O sentimento desse porto seguro, que está lá, algures, meio perdido numa planície longínqua, é como um reino misterioso que se procura, sem achar, é como uma Nova Atlântida descoberta num mar, é como uma utopia verdadeira que a Criança guarda em si mesma como um sonho real e vivido. De alguma forma no povoamento dos seus sonhos, habita-os a recordação de um apogeu civilizacional, organizado e justo, feito à medida de quem vive ao ritmo das estações e do movimento dos dias, e o isolamento não é senão a marca que preserva a identidade de uma sociedade fraterna. A aldeia foi no passado o seu centro do mundo, livre de injustiças sociais e onde cada um labutava na medida das suas capacidades e aptidões, não desejando senão o sustento diário para uma vida condigna. Talvez outros vissem nisto uma forma de pobreza, mas a Criança recorda apenas que tinha alegria e pão e sabedoria em todos os momentos do dia. Tudo o que fora essencial para o seu crescimento. Habitara no berço de uma harmonia absoluta, qual profecia milenarista de uma utopia social.
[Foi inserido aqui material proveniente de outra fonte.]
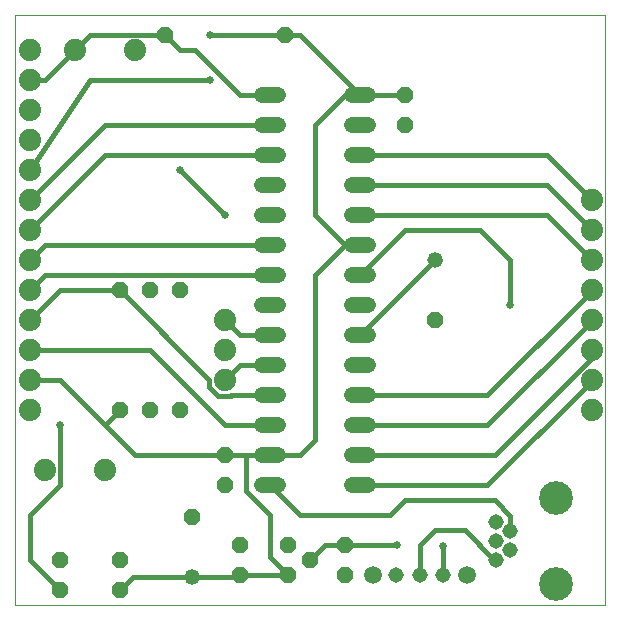
<source format=gtl>
G75*
%MOIN*%
%OFA0B0*%
%FSLAX25Y25*%
%IPPOS*%
%LPD*%
%AMOC8*
5,1,8,0,0,1.08239X$1,22.5*
%
%ADD10C,0.00000*%
%ADD11OC8,0.05200*%
%ADD12C,0.05200*%
%ADD13C,0.05150*%
%ADD14C,0.11220*%
%ADD15C,0.05200*%
%ADD16C,0.05937*%
%ADD17C,0.07400*%
%ADD18C,0.01600*%
%ADD19C,0.02578*%
D10*
X0005500Y0007548D02*
X0005500Y0204398D01*
X0202350Y0204398D01*
X0202350Y0007548D01*
X0005500Y0007548D01*
D11*
X0020500Y0012548D03*
X0020500Y0022548D03*
X0040500Y0022548D03*
X0040500Y0012548D03*
X0064500Y0037048D03*
X0075500Y0047548D03*
X0075500Y0057548D03*
X0060500Y0072548D03*
X0050500Y0072548D03*
X0040500Y0072548D03*
X0040500Y0112548D03*
X0050500Y0112548D03*
X0060500Y0112548D03*
X0135500Y0167548D03*
X0135500Y0177548D03*
X0095500Y0197548D03*
X0055500Y0197548D03*
X0145500Y0102548D03*
X0115500Y0027548D03*
X0115500Y0017548D03*
X0104000Y0022548D03*
X0096500Y0017548D03*
X0096500Y0027548D03*
X0080500Y0027548D03*
X0080500Y0017548D03*
D12*
X0064500Y0017048D03*
X0145500Y0122548D03*
D13*
X0165921Y0035347D03*
X0170646Y0032198D03*
X0165921Y0029048D03*
X0170646Y0025898D03*
X0165921Y0022749D03*
X0148374Y0017548D03*
X0140500Y0017548D03*
X0132626Y0017548D03*
D14*
X0186000Y0014678D03*
X0186000Y0043418D03*
D15*
X0123100Y0047548D02*
X0117900Y0047548D01*
X0117900Y0057548D02*
X0123100Y0057548D01*
X0123100Y0067548D02*
X0117900Y0067548D01*
X0117900Y0077548D02*
X0123100Y0077548D01*
X0123100Y0087548D02*
X0117900Y0087548D01*
X0117900Y0097548D02*
X0123100Y0097548D01*
X0123100Y0107548D02*
X0117900Y0107548D01*
X0117900Y0117548D02*
X0123100Y0117548D01*
X0123100Y0127548D02*
X0117900Y0127548D01*
X0117900Y0137548D02*
X0123100Y0137548D01*
X0123100Y0147548D02*
X0117900Y0147548D01*
X0117900Y0157548D02*
X0123100Y0157548D01*
X0123100Y0167548D02*
X0117900Y0167548D01*
X0117900Y0177548D02*
X0123100Y0177548D01*
X0093100Y0177548D02*
X0087900Y0177548D01*
X0087900Y0167548D02*
X0093100Y0167548D01*
X0093100Y0157548D02*
X0087900Y0157548D01*
X0087900Y0147548D02*
X0093100Y0147548D01*
X0093100Y0137548D02*
X0087900Y0137548D01*
X0087900Y0127548D02*
X0093100Y0127548D01*
X0093100Y0117548D02*
X0087900Y0117548D01*
X0087900Y0107548D02*
X0093100Y0107548D01*
X0093100Y0097548D02*
X0087900Y0097548D01*
X0087900Y0087548D02*
X0093100Y0087548D01*
X0093100Y0077548D02*
X0087900Y0077548D01*
X0087900Y0067548D02*
X0093100Y0067548D01*
X0093100Y0057548D02*
X0087900Y0057548D01*
X0087900Y0047548D02*
X0093100Y0047548D01*
D16*
X0124752Y0017548D03*
X0156248Y0017548D03*
D17*
X0198000Y0072548D03*
X0198000Y0082548D03*
X0198000Y0092548D03*
X0198000Y0102548D03*
X0198000Y0112548D03*
X0198000Y0122548D03*
X0198000Y0132548D03*
X0198000Y0142548D03*
X0075500Y0102548D03*
X0075500Y0092548D03*
X0075500Y0082548D03*
X0035500Y0052548D03*
X0015500Y0052548D03*
X0010500Y0072548D03*
X0010500Y0082548D03*
X0010500Y0092548D03*
X0010500Y0102548D03*
X0010500Y0112548D03*
X0010500Y0122548D03*
X0010500Y0132548D03*
X0010500Y0142548D03*
X0010500Y0152548D03*
X0010500Y0162548D03*
X0010500Y0172548D03*
X0010500Y0182548D03*
X0010500Y0192548D03*
X0025500Y0192548D03*
X0045500Y0192548D03*
D18*
X0047712Y0197548D02*
X0047612Y0197648D01*
X0030600Y0197648D01*
X0025500Y0192548D01*
X0015500Y0182548D01*
X0010500Y0182548D01*
X0030500Y0182548D02*
X0070500Y0182548D01*
X0080500Y0177548D02*
X0065500Y0192548D01*
X0060500Y0192548D01*
X0055500Y0197548D01*
X0047712Y0197548D01*
X0030500Y0182548D02*
X0010500Y0152548D01*
X0010500Y0142548D02*
X0035500Y0167548D01*
X0090500Y0167548D01*
X0090500Y0157548D02*
X0035500Y0157548D01*
X0010500Y0132548D01*
X0015500Y0127548D02*
X0090500Y0127548D01*
X0090500Y0117548D02*
X0015500Y0117548D01*
X0010500Y0112548D01*
X0010500Y0102548D02*
X0020500Y0112548D01*
X0040500Y0112548D01*
X0070400Y0082648D01*
X0070400Y0080436D01*
X0073388Y0077448D01*
X0077613Y0077448D01*
X0077713Y0077548D01*
X0090500Y0077548D01*
X0090500Y0067548D02*
X0075500Y0067548D01*
X0050500Y0092548D01*
X0010500Y0092548D01*
X0010500Y0082548D02*
X0020500Y0082548D01*
X0035500Y0067548D01*
X0040500Y0072548D01*
X0035500Y0067548D02*
X0045500Y0057548D01*
X0075500Y0057548D01*
X0082500Y0057548D01*
X0090500Y0057548D01*
X0100500Y0057548D01*
X0105500Y0062548D01*
X0105500Y0117548D01*
X0115500Y0127548D01*
X0105500Y0137548D01*
X0105500Y0167548D01*
X0115500Y0177548D01*
X0120500Y0177548D01*
X0100500Y0197548D01*
X0095500Y0197548D01*
X0070500Y0197548D01*
X0080500Y0177548D02*
X0090500Y0177548D01*
X0060500Y0152548D02*
X0075500Y0137548D01*
X0075500Y0102548D02*
X0080500Y0097548D01*
X0090500Y0097548D01*
X0090500Y0087548D02*
X0080500Y0087548D01*
X0075500Y0082548D01*
X0082500Y0057548D02*
X0082500Y0045548D01*
X0090500Y0037548D01*
X0090500Y0023548D01*
X0096500Y0017548D01*
X0080500Y0017548D01*
X0080000Y0017048D01*
X0064500Y0017048D01*
X0045000Y0017048D01*
X0040500Y0012548D01*
X0020500Y0012548D02*
X0010500Y0022548D01*
X0010500Y0037548D01*
X0020600Y0047648D01*
X0020600Y0054661D01*
X0020500Y0054761D01*
X0020500Y0067548D01*
X0010500Y0122548D02*
X0015500Y0127548D01*
X0090500Y0047548D02*
X0100500Y0037548D01*
X0130500Y0037548D01*
X0135500Y0042548D01*
X0165500Y0042548D01*
X0170646Y0037402D01*
X0170646Y0032198D01*
X0165921Y0022749D02*
X0165299Y0022749D01*
X0155500Y0032548D01*
X0145500Y0032548D01*
X0140500Y0027548D01*
X0140500Y0017548D01*
X0148374Y0017548D02*
X0148374Y0027422D01*
X0133000Y0027548D02*
X0115500Y0027548D01*
X0109000Y0027548D01*
X0104000Y0022548D01*
X0120500Y0047548D02*
X0163000Y0047548D01*
X0197550Y0082098D01*
X0197550Y0082548D01*
X0197550Y0089598D02*
X0165500Y0057548D01*
X0120500Y0057548D01*
X0120500Y0067548D02*
X0163000Y0067548D01*
X0197550Y0102098D01*
X0197550Y0102548D01*
X0197550Y0092548D02*
X0197550Y0089598D01*
X0197550Y0112098D02*
X0197550Y0112548D01*
X0197550Y0112098D02*
X0163000Y0077548D01*
X0120500Y0077548D01*
X0120500Y0097548D02*
X0145500Y0122548D01*
X0135500Y0132548D02*
X0160500Y0132548D01*
X0170500Y0122548D01*
X0170500Y0107548D01*
X0197550Y0122548D02*
X0197550Y0122998D01*
X0183000Y0137548D01*
X0120500Y0137548D01*
X0120500Y0127548D02*
X0115500Y0127548D01*
X0120500Y0117548D02*
X0135500Y0132548D01*
X0120500Y0147548D02*
X0183000Y0147548D01*
X0197550Y0132998D01*
X0197550Y0132548D01*
X0197550Y0142548D02*
X0197550Y0142998D01*
X0183000Y0157548D01*
X0120500Y0157548D01*
X0120500Y0177548D02*
X0135500Y0177548D01*
D19*
X0075500Y0137548D03*
X0060500Y0152548D03*
X0070500Y0182548D03*
X0070500Y0197548D03*
X0170500Y0107548D03*
X0148374Y0027422D03*
X0133000Y0027548D03*
X0020500Y0067548D03*
M02*

</source>
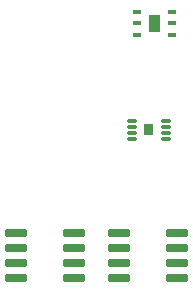
<source format=gbr>
%TF.GenerationSoftware,Altium Limited,Altium Designer,23.4.1 (23)*%
G04 Layer_Color=8421504*
%FSLAX45Y45*%
%MOMM*%
%TF.SameCoordinates,B91EE142-B30E-402A-A340-A1283DCE037E*%
%TF.FilePolarity,Positive*%
%TF.FileFunction,Paste,Top*%
%TF.Part,Single*%
G01*
G75*
%TA.AperFunction,SMDPad,CuDef*%
G04:AMPARAMS|DCode=10|XSize=1.9mm|YSize=0.6mm|CornerRadius=0.075mm|HoleSize=0mm|Usage=FLASHONLY|Rotation=180.000|XOffset=0mm|YOffset=0mm|HoleType=Round|Shape=RoundedRectangle|*
%AMROUNDEDRECTD10*
21,1,1.90000,0.45000,0,0,180.0*
21,1,1.75000,0.60000,0,0,180.0*
1,1,0.15000,-0.87500,0.22500*
1,1,0.15000,0.87500,0.22500*
1,1,0.15000,0.87500,-0.22500*
1,1,0.15000,-0.87500,-0.22500*
%
%ADD10ROUNDEDRECTD10*%
G04:AMPARAMS|DCode=11|XSize=0.76mm|YSize=0.42mm|CornerRadius=0.0525mm|HoleSize=0mm|Usage=FLASHONLY|Rotation=0.000|XOffset=0mm|YOffset=0mm|HoleType=Round|Shape=RoundedRectangle|*
%AMROUNDEDRECTD11*
21,1,0.76000,0.31500,0,0,0.0*
21,1,0.65500,0.42000,0,0,0.0*
1,1,0.10500,0.32750,-0.15750*
1,1,0.10500,-0.32750,-0.15750*
1,1,0.10500,-0.32750,0.15750*
1,1,0.10500,0.32750,0.15750*
%
%ADD11ROUNDEDRECTD11*%
G04:AMPARAMS|DCode=13|XSize=0.81mm|YSize=0.26mm|CornerRadius=0.0325mm|HoleSize=0mm|Usage=FLASHONLY|Rotation=180.000|XOffset=0mm|YOffset=0mm|HoleType=Round|Shape=RoundedRectangle|*
%AMROUNDEDRECTD13*
21,1,0.81000,0.19500,0,0,180.0*
21,1,0.74500,0.26000,0,0,180.0*
1,1,0.06500,-0.37250,0.09750*
1,1,0.06500,0.37250,0.09750*
1,1,0.06500,0.37250,-0.09750*
1,1,0.06500,-0.37250,-0.09750*
%
%ADD13ROUNDEDRECTD13*%
G36*
X1546500Y2802900D02*
X1628500D01*
Y2708900D01*
X1546500D01*
Y2802900D01*
D02*
G37*
G36*
X1685300Y3584600D02*
X1591300D01*
Y3730600D01*
X1685300D01*
Y3584600D01*
D02*
G37*
D10*
X956700Y1498600D02*
D03*
Y1625600D02*
D03*
Y1752600D02*
D03*
Y1879600D02*
D03*
X465700D02*
D03*
Y1752600D02*
D03*
Y1625600D02*
D03*
Y1498600D02*
D03*
X1828800D02*
D03*
Y1625600D02*
D03*
Y1752600D02*
D03*
Y1879600D02*
D03*
X1337800D02*
D03*
Y1752600D02*
D03*
Y1625600D02*
D03*
Y1498600D02*
D03*
D11*
X1489800Y3752600D02*
D03*
Y3657600D02*
D03*
Y3562600D02*
D03*
X1786800D02*
D03*
Y3657600D02*
D03*
Y3752600D02*
D03*
D13*
X1732500Y2680900D02*
D03*
Y2730900D02*
D03*
Y2780900D02*
D03*
Y2830900D02*
D03*
X1442500D02*
D03*
Y2780900D02*
D03*
Y2730900D02*
D03*
Y2680900D02*
D03*
%TF.MD5,37a1655990038a5e828781ee17f49730*%
M02*

</source>
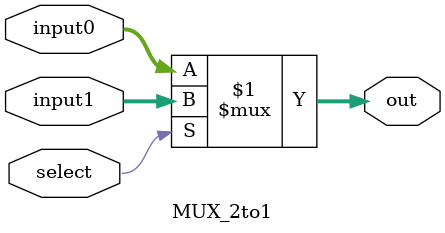
<source format=v>
module MUX_2to1( input [31:0] input0 , 
                 input [31:0] input1, 
                 input select, 
                 output [31:0] out);
   assign out = select? input1 : input0;
 endmodule   
</source>
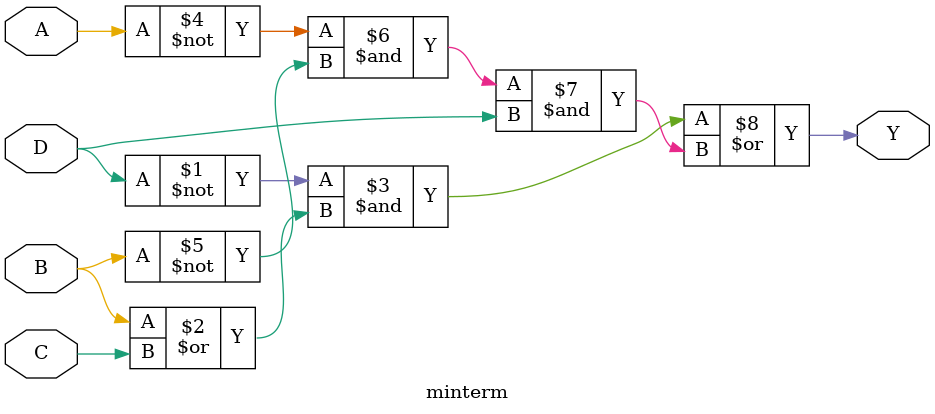
<source format=v>
module minterm (
    input A, B, C, D,
    output Y
);

assign Y = (~D & (B | C)) | (~A & ~B & D); // Enter your equation here

endmodule

</source>
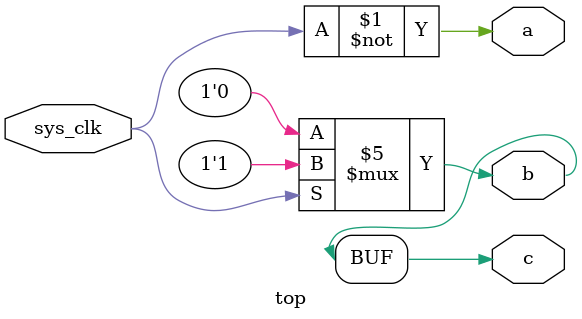
<source format=v>
/* Machine-generated using Migen */
`default_nettype none

module top(
	input sys_clk,
	output a,
	output b,
	output reg c
);


initial begin
	c = 1'd0;
end

assign a = (~sys_clk);
assign b = c;
always @(*) begin
	c = 1'd0;
	if (a) begin
		c = 1'd0;
	end else begin
		c = 1'd1;
	end
end

endmodule

</source>
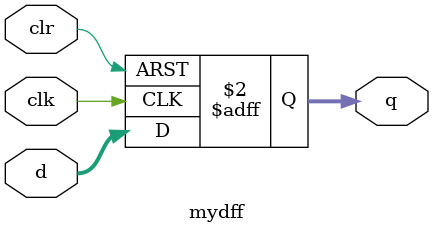
<source format=sv>
module edge_detector (async_sig, outclk, out_sync_sig);
    input logic async_sig, outclk; 
    output logic out_sync_sig; 
    logic q1,q2,q3,q4; 
    
    //This helps to clear the async-set flip-flop (fdc_2) safely
    mydff #(1) fdc_1  (.clk(~outclk), .d(q4),.q(q1), .clr(1'b0)); 

    // fdc_2 is set by the async signal and cleared by q1 which helps to capture the async event and hold it until it is safely synchronized
    mydff #(1) fdc_2  (.clk(async_sig), .d(1'b1), .q(q2), .clr(q1));

    // fdc_3 and fdc_4 help to safely transfer the signal from the async domain to the outclk domain,
    // to reduce the probability of metastability
    mydff #(1) fdc_3  (.clk(outclk), .d(q2), .q(q3),.clr(1'b0)); 
    mydff #(1) fdc_4  (.clk(outclk), .d(q3), .q(q4), .clr(1'b0)); 

    // Output is the synchronized signal in the outclk domain
    assign out_sync_sig = q4; 
 
endmodule

// Parameterized D flip-flop with asynchronous clear
module mydff #(parameter N = 8) 
        (input logic clk,clr,
        input logic [N-1 :0] d,
        output logic [N-1 : 0] q
     );
        
        always_ff @(posedge clk or posedge clr) begin
                if (clr) q <= '0; 
                else q <= d;
        end
endmodule
</source>
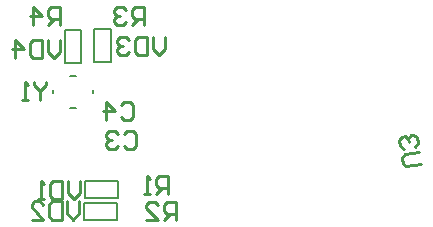
<source format=gbo>
G04*
G04 #@! TF.GenerationSoftware,Altium Limited,Altium Designer,18.1.7 (191)*
G04*
G04 Layer_Color=32896*
%FSLAX42Y42*%
%MOMM*%
G71*
G01*
G75*
%ADD12C,0.25*%
%ADD13C,0.20*%
%ADD60C,0.15*%
D12*
X7438Y9812D02*
Y9787D01*
X7387Y9736D01*
X7336Y9787D01*
Y9812D01*
X7387Y9736D02*
Y9660D01*
X7285D02*
X7234D01*
X7260D01*
Y9812D01*
X7285Y9787D01*
X7555Y10167D02*
Y10066D01*
X7504Y10015D01*
X7453Y10066D01*
Y10167D01*
X7403D02*
Y10015D01*
X7326D01*
X7301Y10040D01*
Y10142D01*
X7326Y10167D01*
X7403D01*
X7174Y10015D02*
Y10167D01*
X7250Y10091D01*
X7149D01*
X8443Y10190D02*
Y10088D01*
X8392Y10038D01*
X8341Y10088D01*
Y10190D01*
X8290D02*
Y10038D01*
X8214D01*
X8189Y10063D01*
Y10164D01*
X8214Y10190D01*
X8290D01*
X8138Y10164D02*
X8112Y10190D01*
X8062D01*
X8036Y10164D01*
Y10139D01*
X8062Y10114D01*
X8087D01*
X8062D01*
X8036Y10088D01*
Y10063D01*
X8062Y10038D01*
X8112D01*
X8138Y10063D01*
X7722Y8798D02*
Y8696D01*
X7671Y8645D01*
X7620Y8696D01*
Y8798D01*
X7570D02*
Y8645D01*
X7493D01*
X7468Y8671D01*
Y8772D01*
X7493Y8798D01*
X7570D01*
X7316Y8645D02*
X7417D01*
X7316Y8747D01*
Y8772D01*
X7341Y8798D01*
X7392D01*
X7417Y8772D01*
X7725Y8975D02*
Y8873D01*
X7674Y8822D01*
X7623Y8873D01*
Y8975D01*
X7573D02*
Y8822D01*
X7496D01*
X7471Y8848D01*
Y8949D01*
X7496Y8975D01*
X7573D01*
X7420Y8822D02*
X7370D01*
X7395D01*
Y8975D01*
X7420Y8949D01*
X10615Y9115D02*
X10490Y9095D01*
X10461Y9116D01*
X10453Y9167D01*
X10474Y9196D01*
X10599Y9215D01*
X10566Y9262D02*
X10587Y9291D01*
X10579Y9341D01*
X10550Y9362D01*
X10525Y9358D01*
X10504Y9329D01*
X10508Y9304D01*
X10504Y9329D01*
X10475Y9350D01*
X10450Y9346D01*
X10429Y9317D01*
X10437Y9267D01*
X10466Y9246D01*
X7555Y10293D02*
Y10445D01*
X7479D01*
X7453Y10419D01*
Y10369D01*
X7479Y10343D01*
X7555D01*
X7504D02*
X7453Y10293D01*
X7326D02*
Y10445D01*
X7403Y10369D01*
X7301D01*
X8268Y10293D02*
Y10445D01*
X8191D01*
X8166Y10419D01*
Y10369D01*
X8191Y10343D01*
X8268D01*
X8217D02*
X8166Y10293D01*
X8115Y10419D02*
X8090Y10445D01*
X8039D01*
X8014Y10419D01*
Y10394D01*
X8039Y10369D01*
X8064D01*
X8039D01*
X8014Y10343D01*
Y10318D01*
X8039Y10293D01*
X8090D01*
X8115Y10318D01*
X8540Y8640D02*
Y8792D01*
X8464D01*
X8438Y8767D01*
Y8716D01*
X8464Y8691D01*
X8540D01*
X8489D02*
X8438Y8640D01*
X8286D02*
X8388D01*
X8286Y8742D01*
Y8767D01*
X8311Y8792D01*
X8362D01*
X8388Y8767D01*
X8475Y8860D02*
Y9012D01*
X8399D01*
X8373Y8987D01*
Y8936D01*
X8399Y8911D01*
X8475D01*
X8424D02*
X8373Y8860D01*
X8323D02*
X8272D01*
X8297D01*
Y9012D01*
X8323Y8987D01*
X8073Y9614D02*
X8099Y9640D01*
X8150D01*
X8175Y9614D01*
Y9513D01*
X8150Y9488D01*
X8099D01*
X8073Y9513D01*
X7946Y9488D02*
Y9640D01*
X8023Y9564D01*
X7921D01*
X8098Y9367D02*
X8124Y9392D01*
X8175D01*
X8200Y9367D01*
Y9265D01*
X8175Y9240D01*
X8124D01*
X8098Y9265D01*
X8048Y9367D02*
X8022Y9392D01*
X7971D01*
X7946Y9367D01*
Y9342D01*
X7971Y9316D01*
X7997D01*
X7971D01*
X7946Y9291D01*
Y9265D01*
X7971Y9240D01*
X8022D01*
X8048Y9265D01*
D13*
X7597Y9972D02*
Y10253D01*
X7738Y9972D02*
Y10253D01*
X7597D02*
X7738D01*
X7597Y9972D02*
X7738D01*
X7847Y9975D02*
Y10255D01*
X7988Y9975D02*
Y10255D01*
X7847D02*
X7988D01*
X7847Y9975D02*
X7988D01*
X7762Y8645D02*
Y8785D01*
X8042Y8645D02*
Y8785D01*
X7762Y8645D02*
X8042D01*
X7762Y8785D02*
X8042D01*
X7765Y8828D02*
Y8968D01*
X8045Y8828D02*
Y8968D01*
X7765Y8828D02*
X8045D01*
X7765Y8968D02*
X8045D01*
D60*
X7638Y9590D02*
X7693D01*
X7835Y9712D02*
Y9738D01*
X7495Y9712D02*
Y9738D01*
X7638Y9860D02*
X7692D01*
M02*

</source>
Por isso, perscruta a Criança os mapas para tentar obter um sinal desta utopia que traz na memória. A paz que se eterniza numa tarde que passa lenta, num dia que corre sem sobressaltos, numa existência feliz. O cúmulo da felicidade possível, estava todo ali concentrado naquele ponto minúsculo, se visto do Céu, mas que se estendia no espaço da sua memória em ruas estreitas, em casas e em gentes como um oásis refrescante no meio de uma paisagem deserta. O reino em que vivera e habitara durante catorze anos, poderia ser recuperado? Estaria ele ali ainda intacto, ou a civilização ocidental teria destruído esta que fora a sua última realização?

     

Quer acreditar que não. Por isso, a Criança, sem hesitar, pega no telemóvel e envia uma simples mensagem ao seu chefe de gabinete: «Por motivos pessoais, antecipo o período de vinte e um dias de férias, a gozar a partir de amanhã».